SAN DIEGO - California could be short one million workers with bachelor's degrees in 11 years if current trends continue.
But one state senator hopes to tackle the problem that he said is already an issue for many of California's workers.
Senate Bill 850, authored by Sen. Marty Block (D-San Diego), would allow each of the state's 112 community colleges to offer one applied baccalaureate degree in an eight-year pilot program. The bill will land on the Senate Education Committee's agenda on Thursday, April 24.
Block, who was president of the San Diego Community College District board of trustees for eight years, said the lack of what he calls "workforce degrees" has been an ongoing problem.
"There's a skills gap in this country," said Block, who has attempted to pass similar bills since 2004. "We're not preparing enough students for the workforce."
The lack of space at California State University and University of California schools force community college graduates to earn their four-year degrees at costly private colleges or enter the workforce with two-year degrees, Block said. It's a big problem for California's community colleges, which serve 2.4 million students making it the largest postsecondary education system in the U.S.

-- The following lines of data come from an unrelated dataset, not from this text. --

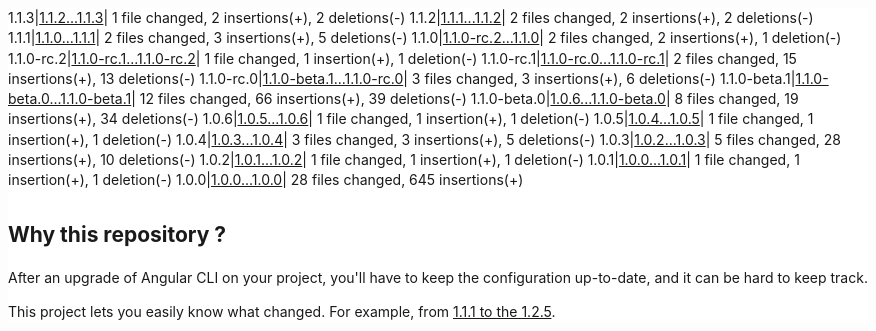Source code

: 1.1.3|[1.1.2...1.1.3](https://github.com/cexbrayat/angular-cli-diff/compare/1.1.2...1.1.3)| 1 file changed, 2 insertions(+), 2 deletions(-)
1.1.2|[1.1.1...1.1.2](https://github.com/cexbrayat/angular-cli-diff/compare/1.1.1...1.1.2)| 2 files changed, 2 insertions(+), 2 deletions(-)
1.1.1|[1.1.0...1.1.1](https://github.com/cexbrayat/angular-cli-diff/compare/1.1.0...1.1.1)| 2 files changed, 3 insertions(+), 5 deletions(-)
1.1.0|[1.1.0-rc.2...1.1.0](https://github.com/cexbrayat/angular-cli-diff/compare/1.1.0-rc.2...1.1.0)| 2 files changed, 2 insertions(+), 1 deletion(-)
1.1.0-rc.2|[1.1.0-rc.1...1.1.0-rc.2](https://github.com/cexbrayat/angular-cli-diff/compare/1.1.0-rc.1...1.1.0-rc.2)| 1 file changed, 1 insertion(+), 1 deletion(-)
1.1.0-rc.1|[1.1.0-rc.0...1.1.0-rc.1](https://github.com/cexbrayat/angular-cli-diff/compare/1.1.0-rc.0...1.1.0-rc.1)| 2 files changed, 15 insertions(+), 13 deletions(-)
1.1.0-rc.0|[1.1.0-beta.1...1.1.0-rc.0](https://github.com/cexbrayat/angular-cli-diff/compare/1.1.0-beta.1...1.1.0-rc.0)| 3 files changed, 3 insertions(+), 6 deletions(-)
1.1.0-beta.1|[1.1.0-beta.0...1.1.0-beta.1](https://github.com/cexbrayat/angular-cli-diff/compare/1.1.0-beta.0...1.1.0-beta.1)| 12 files changed, 66 insertions(+), 39 deletions(-)
1.1.0-beta.0|[1.0.6...1.1.0-beta.0](https://github.com/cexbrayat/angular-cli-diff/compare/1.0.6...1.1.0-beta.0)| 8 files changed, 19 insertions(+), 34 deletions(-)
1.0.6|[1.0.5...1.0.6](https://github.com/cexbrayat/angular-cli-diff/compare/1.0.5...1.0.6)| 1 file changed, 1 insertion(+), 1 deletion(-)
1.0.5|[1.0.4...1.0.5](https://github.com/cexbrayat/angular-cli-diff/compare/1.0.4...1.0.5)| 1 file changed, 1 insertion(+), 1 deletion(-)
1.0.4|[1.0.3...1.0.4](https://github.com/cexbrayat/angular-cli-diff/compare/1.0.3...1.0.4)| 3 files changed, 3 insertions(+), 5 deletions(-)
1.0.3|[1.0.2...1.0.3](https://github.com/cexbrayat/angular-cli-diff/compare/1.0.2...1.0.3)| 5 files changed, 28 insertions(+), 10 deletions(-)
1.0.2|[1.0.1...1.0.2](https://github.com/cexbrayat/angular-cli-diff/compare/1.0.1...1.0.2)| 1 file changed, 1 insertion(+), 1 deletion(-)
1.0.1|[1.0.0...1.0.1](https://github.com/cexbrayat/angular-cli-diff/compare/1.0.0...1.0.1)| 1 file changed, 1 insertion(+), 1 deletion(-)
1.0.0|[1.0.0...1.0.0](https://github.com/cexbrayat/angular-cli-diff/compare/1.0.0...1.0.0)| 28 files changed, 645 insertions(+)

## Why this repository ?

After an upgrade of Angular CLI on your project, you'll have to keep the configuration up-to-date, and it can be hard to keep track.

This project lets you easily know what changed. For example, from
[1.1.1 to the 1.2.5](https://github.com/cexbrayat/angular-cli-diff/compare/1.1.1...1.2.5).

Block said the bill would allow community colleges to offer degrees such as respiratory therapy, public safety administration and automotive management. It would prevent "unnecessary duplication" by forbidding community colleges from offering degrees that are offered at nearby CSUs or UCs.
But the bill does ask for a change in California's 1960 Master Plan, which states that the community colleges' "primary mission" is to provide the first two years of undergraduate education.
"That was a great plan in the '60s," Block said. "But it no longer addresses our workforce needs. It served us well but we need to update it."
If Block's proposal becomes law, California would become the 22nd state with community colleges that offer four-year degrees.
San Diego Community College District Chancellor Constance Carroll, who has been vocal about her support for the bill, said the lack of four-year degrees is a "serious problem."
"The time has come for community colleges to offer bachelor's degrees," she said. "There are many fields where our students are no longer competitive and in some cases, no longer being hired. The issue is about workforce training and making students eligible to enter the workforce."
In about a decade, the demand for employees with four-year degrees could increase.
In a January 2014 report by the Public Policy Institute of California, 41 percent of jobs will require at least a bachelor's degree in 2025 but only 35 percent of working-age adults will meet that qualification.
The report also stated that 35 percent of high school graduates attend community colleges in California but only one in 10 students transfer to a 4-year university.
It can be considered an economic problem considering college graduates earn 50 percent more than workers with only a high school education, according to the U.S. Census Bureau.
The cost of implementing the bill is still unclear but Block said he hopes it will become a public-private partnership with companies, like hospitals, who are in need of workers with four-year degrees.
If the Senate Education Committee approves the bill next week, the bill will be presented to the Senate Appropriations Committee. If the bill receives approval from both houses of the State Legislature, it could be implemented as early as next fall.
Editor's Note: An earlier version of this story stated the Senate Education Committee meeting was scheduled for April 23. It was rescheduled to April 24.